WORK TASK —
Leave out the pictures and retype exactly the lines from the line with "right elbow: (364, 203)" through the end of the listing below.

DATA FOR ANALYSIS —
BEGIN

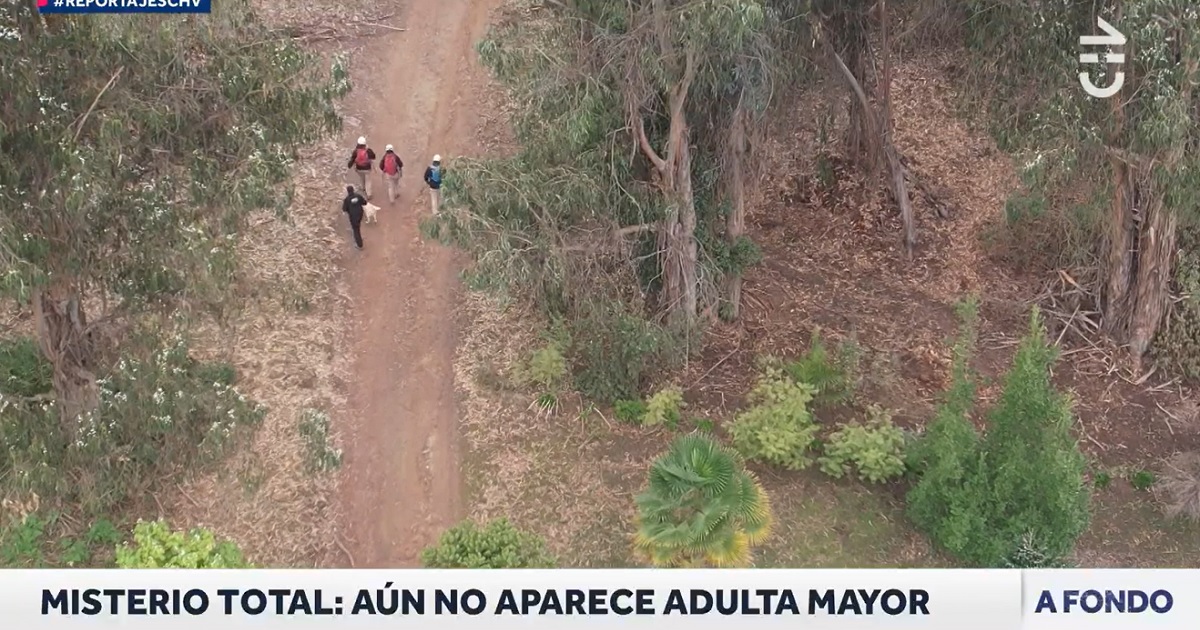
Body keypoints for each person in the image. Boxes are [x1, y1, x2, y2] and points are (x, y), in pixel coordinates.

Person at [342, 185, 367, 250]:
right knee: (358, 226)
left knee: (356, 230)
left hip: (353, 216)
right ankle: (360, 238)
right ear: (353, 190)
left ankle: (360, 245)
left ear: (347, 191)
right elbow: (364, 203)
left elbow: (344, 209)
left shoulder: (347, 199)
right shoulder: (358, 196)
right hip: (360, 214)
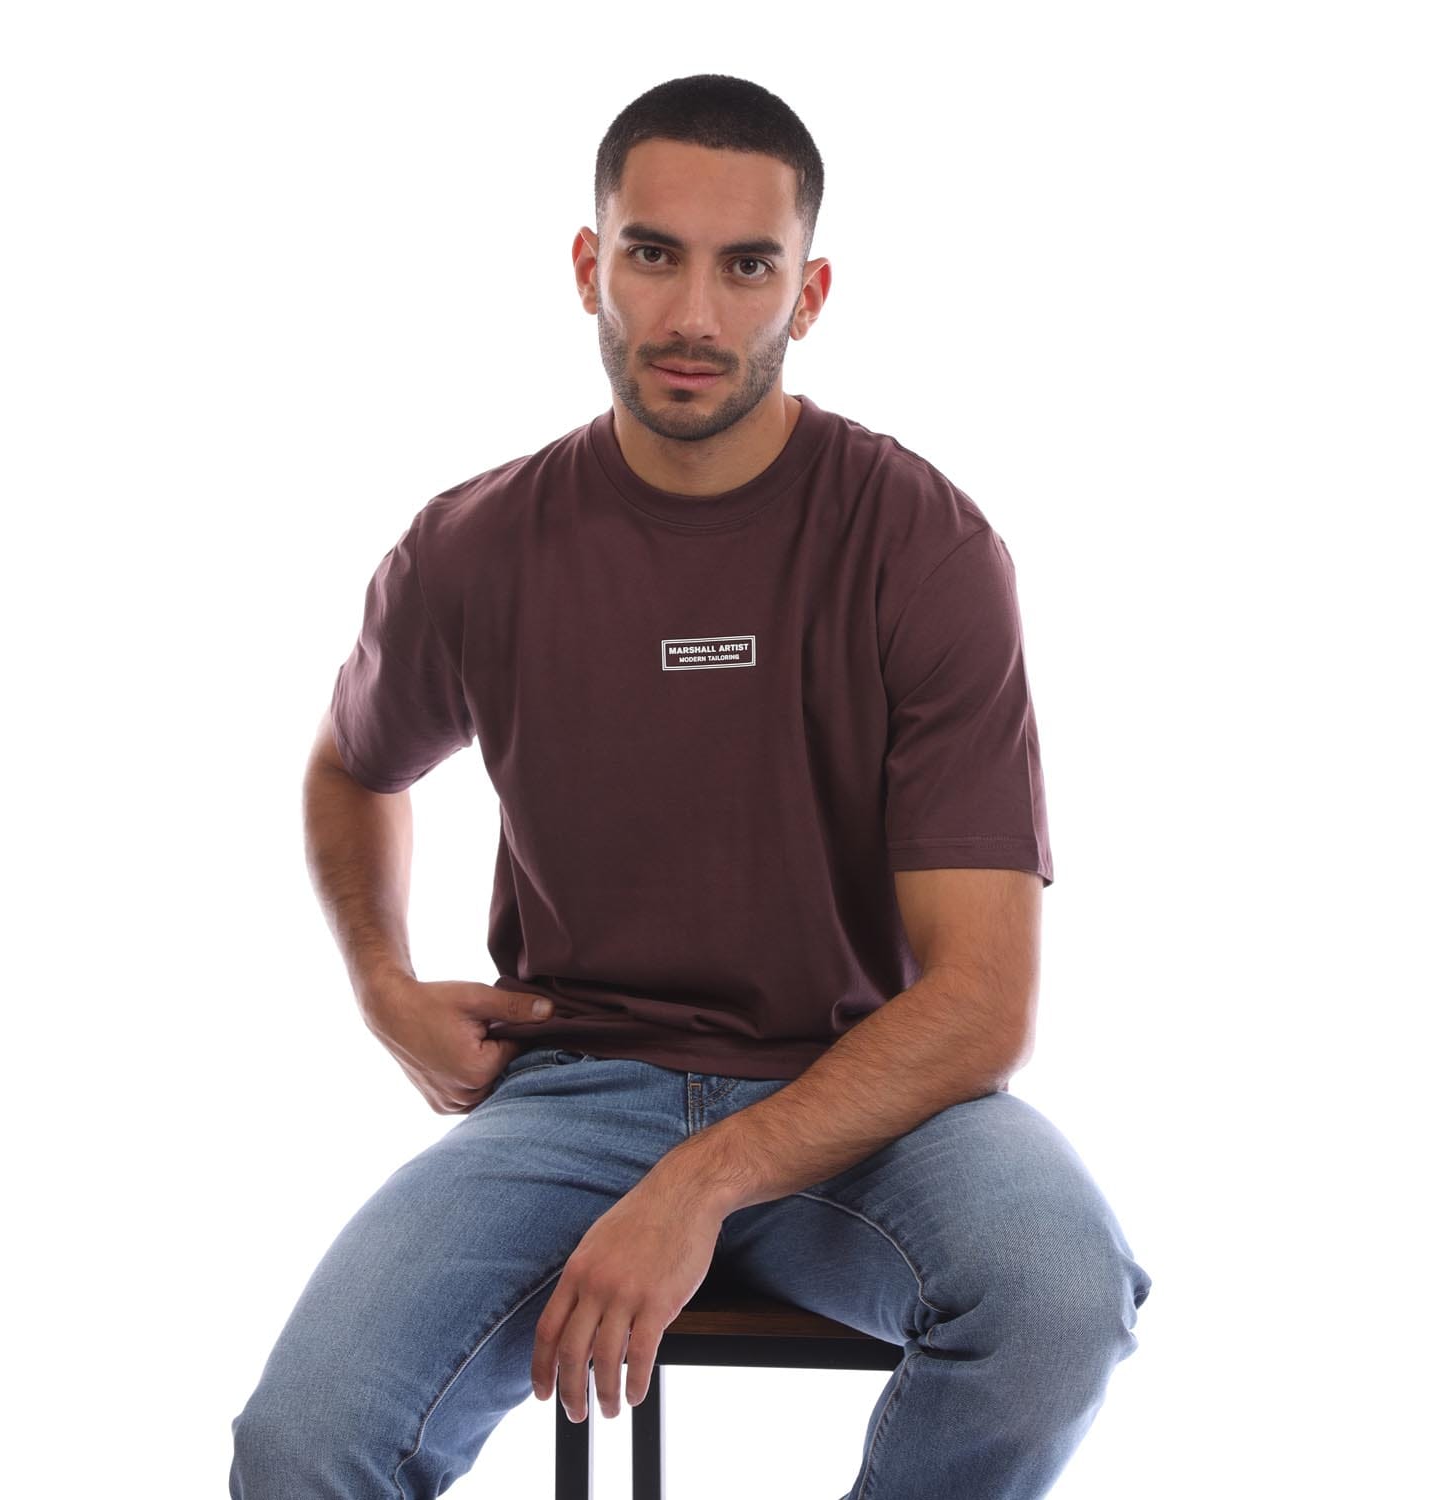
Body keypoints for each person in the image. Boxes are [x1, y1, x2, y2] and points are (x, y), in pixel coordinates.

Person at [229, 72, 1152, 1499]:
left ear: (810, 293)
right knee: (302, 1444)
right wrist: (380, 983)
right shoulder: (475, 548)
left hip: (869, 1102)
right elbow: (353, 765)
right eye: (654, 254)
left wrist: (701, 1184)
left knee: (1056, 1299)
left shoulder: (920, 544)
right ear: (589, 265)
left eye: (748, 267)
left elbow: (982, 1002)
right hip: (573, 1093)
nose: (695, 317)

END

REPLY —
right elbow: (364, 203)
left elbow: (344, 209)
left shoulder: (347, 199)
right shoulder: (358, 196)
right hip: (360, 214)
Body keypoints for each person in the image. Boxes are [x1, y1, x2, y2] and points are (x, y), in pixel coordinates.

Person at [229, 72, 1152, 1499]:
left ear: (810, 293)
right knee: (302, 1444)
right wrist: (380, 983)
right shoulder: (475, 548)
left hip: (869, 1102)
right elbow: (353, 765)
right eye: (654, 254)
left wrist: (701, 1184)
left knee: (1056, 1299)
left shoulder: (920, 544)
right ear: (589, 265)
left eye: (748, 267)
left elbow: (982, 1002)
right hip: (573, 1093)
nose: (695, 317)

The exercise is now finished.